Exercise prompt: Write out every line exactly, from the start of the records below to the line with "Negotiation is a central", and stop there. Don't write out the pictures.

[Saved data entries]
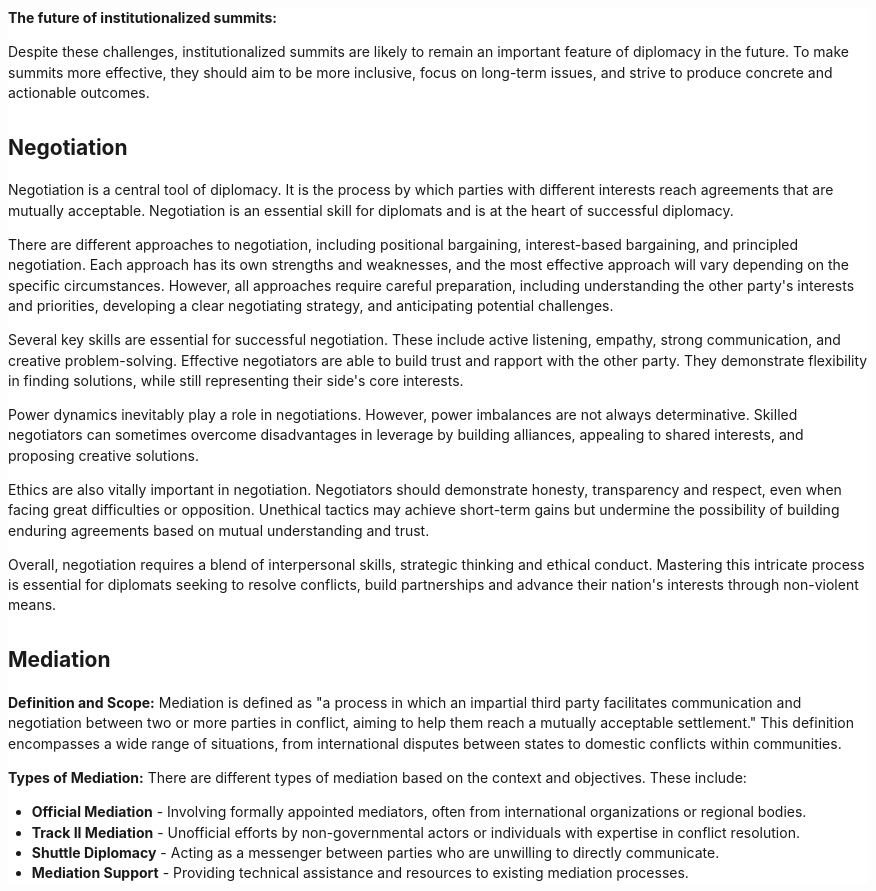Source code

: **The future of institutionalized summits:**

Despite these challenges, institutionalized summits are likely to remain an important feature of diplomacy in the future. To make summits more effective, they should aim to be more inclusive, focus on long-term issues, and strive to produce concrete and actionable outcomes.

## Negotiation

Negotiation is a central tool of diplomacy. It is the process by which parties with different interests reach agreements that are mutually acceptable. Negotiation is an essential skill for diplomats and is at the heart of successful diplomacy.

There are different approaches to negotiation, including positional bargaining, interest-based bargaining, and principled negotiation. Each approach has its own strengths and weaknesses, and the most effective approach will vary depending on the specific circumstances. However, all approaches require careful preparation, including understanding the other party's interests and priorities, developing a clear negotiating strategy, and anticipating potential challenges.

Several key skills are essential for successful negotiation. These include active listening, empathy, strong communication, and creative problem-solving. Effective negotiators are able to build trust and rapport with the other party. They demonstrate flexibility in finding solutions, while still representing their side's core interests.

Power dynamics inevitably play a role in negotiations. However, power imbalances are not always determinative. Skilled negotiators can sometimes overcome disadvantages in leverage by building alliances, appealing to shared interests, and proposing creative solutions.

Ethics are also vitally important in negotiation. Negotiators should demonstrate honesty, transparency and respect, even when facing great difficulties or opposition. Unethical tactics may achieve short-term gains but undermine the possibility of building enduring agreements based on mutual understanding and trust.

Overall, negotiation requires a blend of interpersonal skills, strategic thinking and ethical conduct. Mastering this intricate process is essential for diplomats seeking to resolve conflicts, build partnerships and advance their nation's interests through non-violent means.

## Mediation

**Definition and Scope:** Mediation is defined as "a process in which an impartial third party facilitates communication and negotiation between two or more parties in conflict, aiming to help them reach a mutually acceptable settlement." This definition encompasses a wide range of situations, from international disputes between states to domestic conflicts within communities.

**Types of Mediation:** There are different types of mediation based on the context and objectives. These include:

- **Official Mediation** - Involving formally appointed mediators, often from international organizations or regional bodies.
- **Track II Mediation** - Unofficial efforts by non-governmental actors or individuals with expertise in conflict resolution.
- **Shuttle Diplomacy** - Acting as a messenger between parties who are unwilling to directly communicate.
- **Mediation Support** - Providing technical assistance and resources to existing mediation processes.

Response area:
Source code

: **The future of institutionalized summits:**

Despite these challenges, institutionalized summits are likely to remain an important feature of diplomacy in the future. To make summits more effective, they should aim to be more inclusive, focus on long-term issues, and strive to produce concrete and actionable outcomes.

## Negotiation

Negotiation is a central tool of diplomacy. It is the process by which parties with different interests reach agreements that are mutually acceptable. Negotiation is an essential skill for diplomats and is at the heart of successful diplomacy.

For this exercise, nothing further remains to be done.